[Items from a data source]
★ ★ ★ ★ ★

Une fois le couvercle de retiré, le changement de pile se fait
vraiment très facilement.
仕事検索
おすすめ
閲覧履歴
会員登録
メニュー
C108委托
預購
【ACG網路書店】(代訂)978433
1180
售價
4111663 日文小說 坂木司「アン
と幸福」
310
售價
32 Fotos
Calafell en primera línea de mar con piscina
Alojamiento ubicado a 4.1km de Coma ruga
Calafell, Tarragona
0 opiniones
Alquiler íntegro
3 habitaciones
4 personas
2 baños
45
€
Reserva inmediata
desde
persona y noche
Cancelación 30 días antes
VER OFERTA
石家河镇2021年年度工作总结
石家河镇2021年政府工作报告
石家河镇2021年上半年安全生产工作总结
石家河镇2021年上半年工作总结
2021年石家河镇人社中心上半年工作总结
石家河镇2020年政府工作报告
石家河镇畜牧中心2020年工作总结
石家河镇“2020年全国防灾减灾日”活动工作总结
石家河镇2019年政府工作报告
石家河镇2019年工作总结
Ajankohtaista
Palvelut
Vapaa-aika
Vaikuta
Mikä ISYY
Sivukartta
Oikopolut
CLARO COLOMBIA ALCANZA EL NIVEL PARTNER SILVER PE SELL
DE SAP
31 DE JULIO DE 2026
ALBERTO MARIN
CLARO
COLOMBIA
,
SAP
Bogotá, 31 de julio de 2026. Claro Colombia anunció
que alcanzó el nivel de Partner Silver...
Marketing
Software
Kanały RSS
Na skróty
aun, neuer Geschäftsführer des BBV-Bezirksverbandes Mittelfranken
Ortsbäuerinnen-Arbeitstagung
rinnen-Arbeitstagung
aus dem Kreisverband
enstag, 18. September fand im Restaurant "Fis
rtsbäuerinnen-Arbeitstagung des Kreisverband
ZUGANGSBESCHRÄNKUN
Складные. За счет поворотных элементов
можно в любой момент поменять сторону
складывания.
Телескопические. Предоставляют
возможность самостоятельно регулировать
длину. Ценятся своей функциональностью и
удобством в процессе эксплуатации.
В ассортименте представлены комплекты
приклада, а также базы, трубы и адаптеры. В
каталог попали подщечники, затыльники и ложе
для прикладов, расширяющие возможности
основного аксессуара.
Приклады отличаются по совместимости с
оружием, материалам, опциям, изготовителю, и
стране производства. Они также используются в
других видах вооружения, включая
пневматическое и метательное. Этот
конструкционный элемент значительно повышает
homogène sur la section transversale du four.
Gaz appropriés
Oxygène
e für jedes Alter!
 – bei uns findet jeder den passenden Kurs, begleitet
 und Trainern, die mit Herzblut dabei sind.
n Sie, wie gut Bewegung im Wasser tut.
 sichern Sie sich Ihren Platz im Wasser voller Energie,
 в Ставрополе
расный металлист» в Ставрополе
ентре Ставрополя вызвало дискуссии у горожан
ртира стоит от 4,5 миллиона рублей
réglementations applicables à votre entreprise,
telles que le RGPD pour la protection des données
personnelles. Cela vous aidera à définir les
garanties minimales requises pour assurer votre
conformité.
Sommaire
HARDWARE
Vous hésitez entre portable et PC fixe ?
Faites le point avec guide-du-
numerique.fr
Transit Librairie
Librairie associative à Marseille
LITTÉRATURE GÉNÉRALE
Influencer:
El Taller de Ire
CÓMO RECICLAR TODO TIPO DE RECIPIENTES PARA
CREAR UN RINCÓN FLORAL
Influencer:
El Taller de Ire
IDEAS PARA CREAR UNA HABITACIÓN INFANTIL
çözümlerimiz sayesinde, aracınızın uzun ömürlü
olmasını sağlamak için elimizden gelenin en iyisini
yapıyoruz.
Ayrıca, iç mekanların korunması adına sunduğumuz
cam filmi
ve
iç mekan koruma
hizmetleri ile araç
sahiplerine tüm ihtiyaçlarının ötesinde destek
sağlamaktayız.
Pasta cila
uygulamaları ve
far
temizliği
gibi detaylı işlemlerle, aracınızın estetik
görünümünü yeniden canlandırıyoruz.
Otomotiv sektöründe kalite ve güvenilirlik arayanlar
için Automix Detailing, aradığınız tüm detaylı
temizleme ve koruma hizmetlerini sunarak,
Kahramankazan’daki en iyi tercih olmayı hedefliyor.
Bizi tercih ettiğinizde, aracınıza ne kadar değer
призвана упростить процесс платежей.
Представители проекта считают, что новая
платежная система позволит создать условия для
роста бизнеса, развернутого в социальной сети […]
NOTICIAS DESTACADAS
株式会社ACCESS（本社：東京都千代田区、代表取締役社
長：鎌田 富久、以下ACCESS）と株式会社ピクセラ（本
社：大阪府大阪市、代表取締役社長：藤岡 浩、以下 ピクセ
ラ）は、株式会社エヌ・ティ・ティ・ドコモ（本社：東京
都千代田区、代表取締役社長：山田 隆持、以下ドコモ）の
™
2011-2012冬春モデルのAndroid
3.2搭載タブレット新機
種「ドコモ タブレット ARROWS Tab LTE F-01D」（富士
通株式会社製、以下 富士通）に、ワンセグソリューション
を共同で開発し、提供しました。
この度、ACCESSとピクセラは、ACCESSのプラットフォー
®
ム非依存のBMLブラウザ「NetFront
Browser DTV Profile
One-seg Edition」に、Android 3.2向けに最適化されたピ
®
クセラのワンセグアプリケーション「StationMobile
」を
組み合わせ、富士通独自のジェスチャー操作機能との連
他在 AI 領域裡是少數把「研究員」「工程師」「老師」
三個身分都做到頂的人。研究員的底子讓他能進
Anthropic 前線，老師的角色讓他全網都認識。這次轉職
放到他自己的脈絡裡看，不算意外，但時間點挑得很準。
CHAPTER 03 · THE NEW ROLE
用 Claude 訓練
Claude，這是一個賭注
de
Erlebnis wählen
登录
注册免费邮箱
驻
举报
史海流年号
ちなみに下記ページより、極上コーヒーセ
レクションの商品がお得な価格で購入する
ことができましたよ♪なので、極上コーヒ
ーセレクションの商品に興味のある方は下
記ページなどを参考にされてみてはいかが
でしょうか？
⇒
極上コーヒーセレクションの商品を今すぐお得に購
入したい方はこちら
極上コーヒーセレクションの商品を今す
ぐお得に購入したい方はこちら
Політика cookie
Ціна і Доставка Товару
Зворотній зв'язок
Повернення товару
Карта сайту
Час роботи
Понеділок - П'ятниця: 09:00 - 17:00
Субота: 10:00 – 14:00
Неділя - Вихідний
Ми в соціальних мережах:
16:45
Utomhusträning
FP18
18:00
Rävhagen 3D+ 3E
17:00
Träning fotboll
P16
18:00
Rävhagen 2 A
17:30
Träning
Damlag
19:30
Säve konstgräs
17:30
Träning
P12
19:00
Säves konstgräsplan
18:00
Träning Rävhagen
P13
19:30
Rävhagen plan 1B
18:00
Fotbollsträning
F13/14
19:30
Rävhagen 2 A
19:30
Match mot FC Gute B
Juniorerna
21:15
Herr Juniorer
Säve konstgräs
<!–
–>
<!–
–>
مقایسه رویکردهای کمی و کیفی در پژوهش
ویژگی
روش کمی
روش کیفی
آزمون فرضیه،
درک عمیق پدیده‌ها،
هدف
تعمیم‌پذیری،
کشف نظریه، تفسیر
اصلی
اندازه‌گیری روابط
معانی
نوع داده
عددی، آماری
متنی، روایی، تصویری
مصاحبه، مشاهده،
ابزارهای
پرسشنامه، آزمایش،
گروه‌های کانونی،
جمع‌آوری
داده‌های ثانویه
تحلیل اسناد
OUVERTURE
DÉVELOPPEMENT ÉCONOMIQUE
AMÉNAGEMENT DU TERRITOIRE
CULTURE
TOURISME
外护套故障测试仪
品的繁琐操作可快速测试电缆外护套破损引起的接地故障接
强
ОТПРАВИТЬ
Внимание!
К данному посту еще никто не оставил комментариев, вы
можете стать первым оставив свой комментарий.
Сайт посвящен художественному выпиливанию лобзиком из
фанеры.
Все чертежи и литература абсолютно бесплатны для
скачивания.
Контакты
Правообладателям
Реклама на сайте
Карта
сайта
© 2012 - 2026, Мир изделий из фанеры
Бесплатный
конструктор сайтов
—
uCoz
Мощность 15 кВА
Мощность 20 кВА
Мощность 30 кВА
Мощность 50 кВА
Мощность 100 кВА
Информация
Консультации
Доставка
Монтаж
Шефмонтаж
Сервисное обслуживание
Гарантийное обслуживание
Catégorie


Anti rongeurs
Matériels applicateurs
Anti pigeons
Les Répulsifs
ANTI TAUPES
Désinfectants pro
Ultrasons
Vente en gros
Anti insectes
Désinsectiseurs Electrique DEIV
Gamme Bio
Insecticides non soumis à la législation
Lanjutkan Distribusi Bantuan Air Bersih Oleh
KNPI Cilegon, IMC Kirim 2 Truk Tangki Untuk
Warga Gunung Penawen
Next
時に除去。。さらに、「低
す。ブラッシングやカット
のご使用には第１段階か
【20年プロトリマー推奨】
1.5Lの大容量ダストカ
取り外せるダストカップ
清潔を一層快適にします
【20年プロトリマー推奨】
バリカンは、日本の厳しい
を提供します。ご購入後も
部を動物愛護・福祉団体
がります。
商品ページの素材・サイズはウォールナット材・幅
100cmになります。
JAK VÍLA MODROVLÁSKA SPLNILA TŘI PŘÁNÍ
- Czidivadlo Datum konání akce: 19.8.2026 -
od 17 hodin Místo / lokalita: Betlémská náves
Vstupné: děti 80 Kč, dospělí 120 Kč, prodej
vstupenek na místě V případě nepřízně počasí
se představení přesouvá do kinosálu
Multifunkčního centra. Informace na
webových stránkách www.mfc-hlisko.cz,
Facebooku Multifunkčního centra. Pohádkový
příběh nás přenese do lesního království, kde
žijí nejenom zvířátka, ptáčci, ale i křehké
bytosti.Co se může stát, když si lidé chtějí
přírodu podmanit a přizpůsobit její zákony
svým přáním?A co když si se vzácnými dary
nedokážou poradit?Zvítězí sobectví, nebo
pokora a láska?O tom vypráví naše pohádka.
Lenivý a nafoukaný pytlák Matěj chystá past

★ ★ ★ ★ ★

Your task is to quote the lines above, beginning with the first and ending with the one that holds "В ассортименте представлены комплекты".

» Output for this exercise:
Une fois le couvercle de retiré, le changement de pile se fait
vraiment très facilement.
仕事検索
おすすめ
閲覧履歴
会員登録
メニュー
C108委托
預購
【ACG網路書店】(代訂)978433
1180
售價
4111663 日文小說 坂木司「アン
と幸福」
310
售價
32 Fotos
Calafell en primera línea de mar con piscina
Alojamiento ubicado a 4.1km de Coma ruga
Calafell, Tarragona
0 opiniones
Alquiler íntegro
3 habitaciones
4 personas
2 baños
45
€
Reserva inmediata
desde
persona y noche
Cancelación 30 días antes
VER OFERTA
石家河镇2021年年度工作总结
石家河镇2021年政府工作报告
石家河镇2021年上半年安全生产工作总结
石家河镇2021年上半年工作总结
2021年石家河镇人社中心上半年工作总结
石家河镇2020年政府工作报告
石家河镇畜牧中心2020年工作总结
石家河镇“2020年全国防灾减灾日”活动工作总结
石家河镇2019年政府工作报告
石家河镇2019年工作总结
Ajankohtaista
Palvelut
Vapaa-aika
Vaikuta
Mikä ISYY
Sivukartta
Oikopolut
CLARO COLOMBIA ALCANZA EL NIVEL PARTNER SILVER PE SELL
DE SAP
31 DE JULIO DE 2026
ALBERTO MARIN
CLARO
COLOMBIA
,
SAP
Bogotá, 31 de julio de 2026. Claro Colombia anunció
que alcanzó el nivel de Partner Silver...
Marketing
Software
Kanały RSS
Na skróty
aun, neuer Geschäftsführer des BBV-Bezirksverbandes Mittelfranken
Ortsbäuerinnen-Arbeitstagung
rinnen-Arbeitstagung
aus dem Kreisverband
enstag, 18. September fand im Restaurant "Fis
rtsbäuerinnen-Arbeitstagung des Kreisverband
ZUGANGSBESCHRÄNKUN
Складные. За счет поворотных элементов
можно в любой момент поменять сторону
складывания.
Телескопические. Предоставляют
возможность самостоятельно регулировать
длину. Ценятся своей функциональностью и
удобством в процессе эксплуатации.
В ассортименте представлены комплекты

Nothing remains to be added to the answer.